Chinese tourism accelerates

Australia ever more popular with Chinese

The ABS released its Overseas Arrivals and Departures figures today, updating the data series to November 2014 after a bit of a pause for breath.

The data confirmed my suspicions noted here previously with an enormous 42 per cent year-on-year increase in the number of Chinese short term arrivals into Australia.

Let's take a look in 3 short parts...

Immigration slows

The headline figures recorded only 46,430 permanent and long term arrivals into Australia in the month of November 2014, another weak result which takes the rolling annual total down to a little over 710,000.

This is the weakest rolling 12 monthly figure since September 2011.



Netting off the permanent and long term departures, total net long term migration over the past 12 months slowed to 326,240, which is also the softest level of net immigration since September 2011.



We can therefore expect that annual population growth in Australia over the near term will be closer toward~300,000 than the ~400,000 level we have seen previously.

For what it's worth the Department of Immigration forecasts expect that stronger population growth will return in due course.

Record Chinese tourism

The short term arrivals figures are set to receive a boost from the lower Australian dollar which is seeing a buoyant tourism sector.

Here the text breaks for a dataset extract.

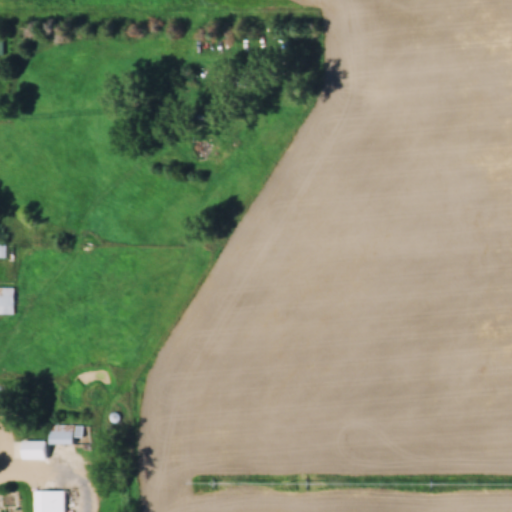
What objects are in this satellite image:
building: (7, 298)
road: (4, 440)
building: (49, 444)
building: (49, 502)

Here are the annual short term arrivals figures by country:


While the above chart shows that tourists hail from many quarters, there is no doubt about the stand-out trend...


The data revealed a further 74,000 Chinese short term arrivals in November 2014, a year-on-year increase of more than 42 per cent which takes the rolling annual figure to 842,100.

Including visitors from Hong Kong and Taiwan takes the total to 1,166,100, by far and way the largest number we have seen to date.

Fewer Kiwi settlers

The slowing of net long term migration is mirrored in the below chart which shows a very sharp drop off in the number of settlers from Oceania (read: New Zealanders).

The greatest number of settlers by a huge margin continue to hail from Asia, as one would expect given Australia's location.


The decline in Kiwi settlers has been a notable trend in recent years, and is matched by a medium term decline in the number of Pommie settlers.

While the UK economy recovers and unemployment continues to fall, there has also been a marked shift in the respective strength of currencies since the financial crisis which has played a significant role.


After years of enjoying very strong exchange rates with Australia, Brits are now less enamoured with the idea of Australia's warmer climes as the pound sterling buys less than half of what it once did in Aussie dollar terms.

There are now many more Chinese and Indian settlers in Australia per annum than there are Brits.